What the authors call the “conventional wisdom” holds that babies derive no added benefit from spending all their time with a parent versus some of it in daycare. And there are studies to back that up. However, those studies tend to have a major flaw – they’re observational, i.e. based on the observations of children’s behavior by researchers conducting the studies. As is well known, that type of methodology is an open invitation to bias. Observers tend to see what they want to see and not what they don’t.

But now there are studies that are much more reliable and they paint an entirely different picture of children in daycare than we’ve previously had.

In 1997, Quebec introduced full-day kindergarten for all five-year-olds and heavily subsidized daycare for four-year-olds, so that parents only had to pay $5 per day out of pocket.

That change in policy did at least two things. It increased the number of Quebecois children in daycare by one-third and gave researchers a golden opportunity to study their outcomes.

The first award-winning study came in 2009. It concluded that,

We report striking evidence that children’s outcomes have worsened since the program was introduced. We also find suggestive evidence that families we study became more stressed with the introduction of the program. This is manifested in increased aggressiveness and anxiety for the children; more hostile, less consistent parenting for the adults; and worse adult mental health and relationship satisfaction.

A second study, conducted in 2014, found daycare to be particularly detrimental to younger children.

These researchers (like others) uncovered widespread negative consequences, but they emphasized that earlier exposure to the child-care system resulted in larger problems. They wrote:

The estimates indicate that on average, children who gain access to subsidized child care at earlier ages experience significantly larger negative impacts on motor-social developmental scores, self-reported health status and behavioral outcomes including physical aggression and emotional anxiety.

Finally, a 2015 study found the detriments of daycare lasting well into children’s teen years.

While the researchers found that the introduction of the Quebec daycare program had "little impact on cognitive test scores," they found that the program’s negative effects on non-cognitive skills appear to strongly persist into school years, and in many instances grow larger as children get older. Problems such as anxiety, aggression, and hyperactivity were worse in older children than younger ones exposed to the Quebec system. Moreover, there was "a worsening of both health and life satisfaction among those older youths exposed to the Quebec child care program."

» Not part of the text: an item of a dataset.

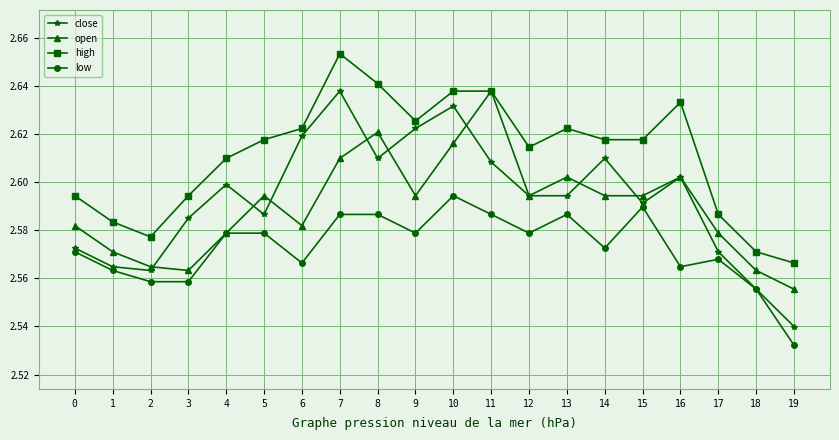

Count the number of categories in the chart.

20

The study’s most startling discovery is that the program appears to have driven an increase in criminal behavior among teens.

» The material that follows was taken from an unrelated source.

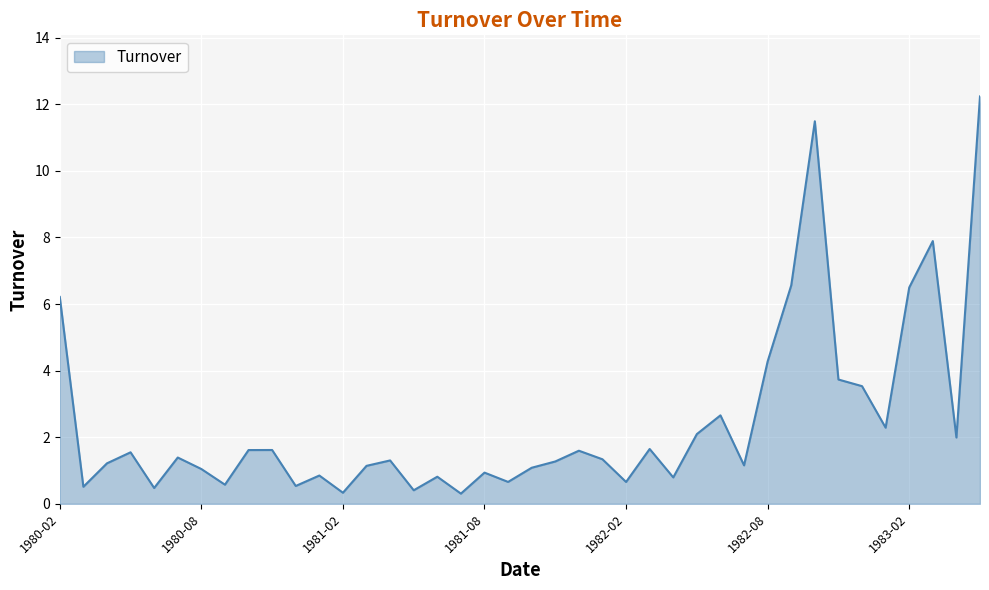

What is the difference between the maximum and minimum values?

11.9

All this casts considerable doubt on the wisdom of encouraging the widespread use of daycare. As so many parents seem to instinctually sense, good substitutes for parental care are few and far between. But it’s not just Anne-Marie Slaughter and her peers who are plumping for kids to spend more and more time away from their parents.

President Barack Obama and presidential candidate Hillary Clinton have both called for increasing government’s financial support of paid child care, but it is not at all clear that increased use of child care would produce better results for children.

I’ll go into this in more detail tomorrow.